Le rapporteur a articulé son propos autour de trois questions : quelles sont les origines de ce texte ? Quel est son contenu ? Quelle valeur juridique faut-il lui attribuer ?

· La charte s'inscrit dans une dynamique de reconnaissance des droits fondamentaux. Qu'il s'agisse de l'acte unique européen, du traité de Maastricht et du traité d'Amsterdam, chaque étape récente de la construction européenne a été marquée par une référence toujours plus explicite aux droits fondamentaux. De son côté, la Cour de justice des Communautés européennes (CJCE) a imposé progressivement l'idée d'un respect des droits fondamentaux par le droit communautaire. Cependant, aucun pouvoir normatif n'a été reconnu en matière de droits de l'homme à l'Union européenne. Dans un avis du 28 mars 1996, la CJCE a considéré qu'en l'état actuel du droit communautaire, la Communauté n'avait pas compétence pour adhérer à la Convention européenne des droits de l'homme (CEDH) et qu'une telle adhésion ne saurait être réalisée que par la voie d'une modification du traité.

La volonté de la Cour constitutionnelle fédérale allemande d'assurer le respect des droits fondamentaux au niveau garanti par la loi fondamentale et de ne pas transférer ce contrôle à la CJCE aussi longtemps que l'ordre juridique communautaire ne se serait pas doté d'un corpus de droits fondamentaux, explique cette initiative allemande en faveur de la charte. Par ailleurs, à deux reprises récemment, la Cour européenne de Strasbourg s'est estimée compétente pour contrôler le droit communautaire au regard des exigences posées par la CEDH.

L'idée d'une charte des droits fondamentaux pour pallier une lacune n'est donc pas sans fondement juridique. Elle obéit également à une nécessité politique, puisqu'elle peut contribuer utilement à forger une identité européenne, en définissant pour les citoyens de l'Union ou pour les résidents, selon les cas, des droits et des principes communs. L'évolution politique de l'Autriche et les perspectives de l'élargissement de l'Union européenne justifient pleinement cette initiative.

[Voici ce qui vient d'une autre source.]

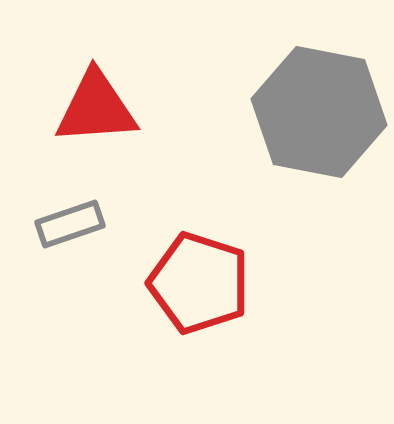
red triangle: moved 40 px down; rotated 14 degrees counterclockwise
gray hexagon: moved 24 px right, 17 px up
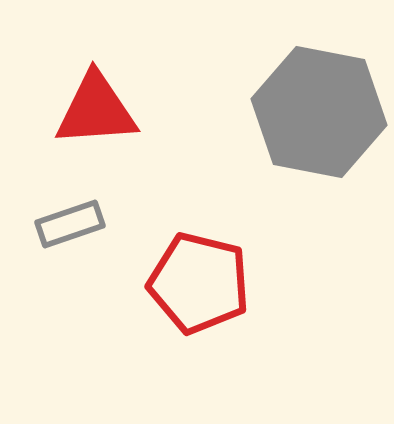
red triangle: moved 2 px down
red pentagon: rotated 4 degrees counterclockwise
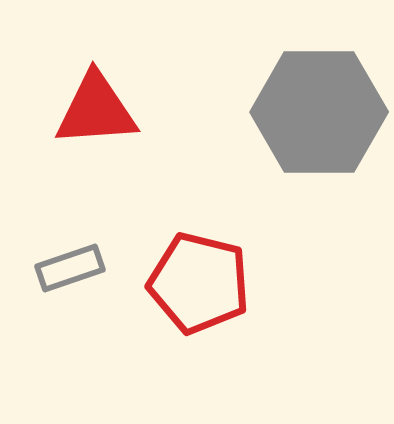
gray hexagon: rotated 11 degrees counterclockwise
gray rectangle: moved 44 px down
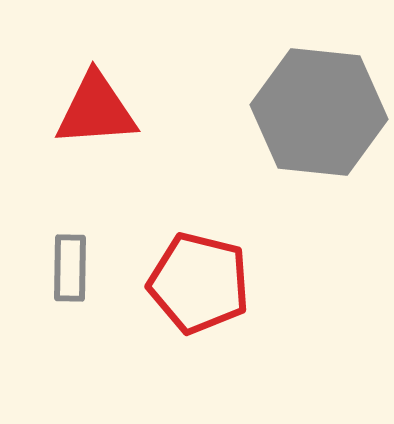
gray hexagon: rotated 6 degrees clockwise
gray rectangle: rotated 70 degrees counterclockwise
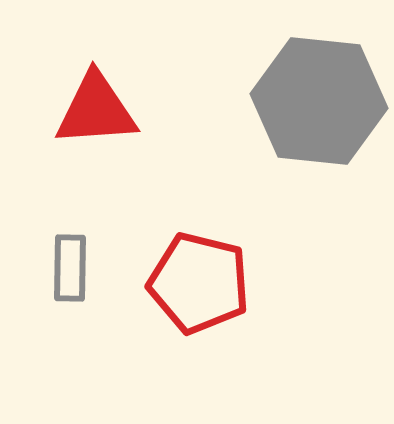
gray hexagon: moved 11 px up
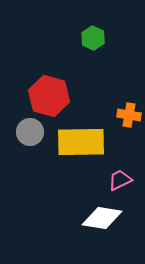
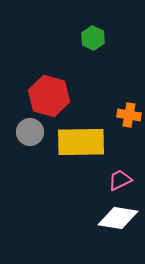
white diamond: moved 16 px right
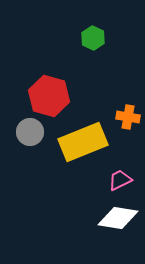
orange cross: moved 1 px left, 2 px down
yellow rectangle: moved 2 px right; rotated 21 degrees counterclockwise
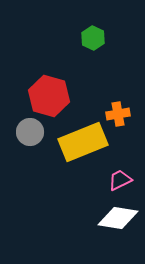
orange cross: moved 10 px left, 3 px up; rotated 20 degrees counterclockwise
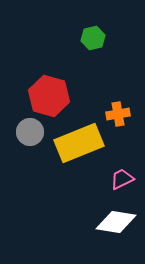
green hexagon: rotated 20 degrees clockwise
yellow rectangle: moved 4 px left, 1 px down
pink trapezoid: moved 2 px right, 1 px up
white diamond: moved 2 px left, 4 px down
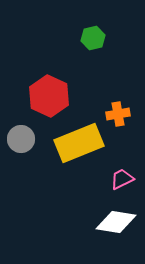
red hexagon: rotated 9 degrees clockwise
gray circle: moved 9 px left, 7 px down
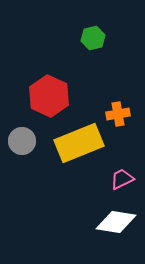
gray circle: moved 1 px right, 2 px down
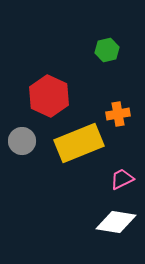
green hexagon: moved 14 px right, 12 px down
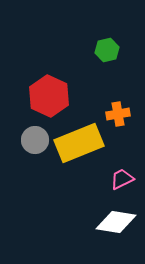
gray circle: moved 13 px right, 1 px up
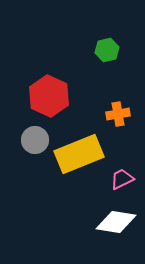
yellow rectangle: moved 11 px down
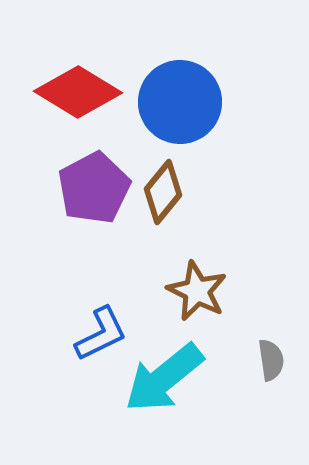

Cette charte est élaborée au sein d'une Convention qui se réunit régulièrement à Bruxelles depuis le mois de janvier, sous la présidence de l'ancien président de la République fédérale d'Allemagne, M. Roman Herzog, élu le 17 décembre dernier. Elle comprend 62 membres, dont 15 représentants des Chefs d'Etat ou de gouvernement des Etats membres, 16 membres du Parlement européen désignés par celui-ci et 30 membres des parlements nationaux désignés par ceux-ci, à raison de deux par parlement. Le représentant de l'Assemblée nationale est l'auteur de la présente communication ; celui du Sénat est M. Hubert Haenel ; le représentant de l'Exécutif français est M. Guy Braibant, tandis que les membres français du Parlement européen sont Mme Pervenche Bérès, M. Georges Berthu et M. Thierry Cornillet. Outre le Président Roman Herzog, le bureau comprend un député (finlandais), un représentant du Parlement européen et un représentant du Gouvernement portugais. M. François Loncle a souligné que le Parlement européen avait adopté une démarche très volontariste. Il a noté par ailleurs qu'un membre de la Délégation du Sénat pour les affaires européennes, M. Pierre Fauchon, avait suggéré que la charte prenne également en compte les devoirs des citoyens, cette proposition pouvant recevoir une application particulièrement utile dans le domaine de l'environnement.

· Evoquant le contenu - provisoire - du projet de charte, le rapporteur a indiqué que les travaux n'ont porté jusqu'à présent que sur la première corbeille et n'ont pas débouché sur une adoption formelle. L'objectif est de parvenir à la discussion d'un texte lors de la réunion du Conseil européen de Biarritz avant son adoption officielle lors du Conseil européen de Nice.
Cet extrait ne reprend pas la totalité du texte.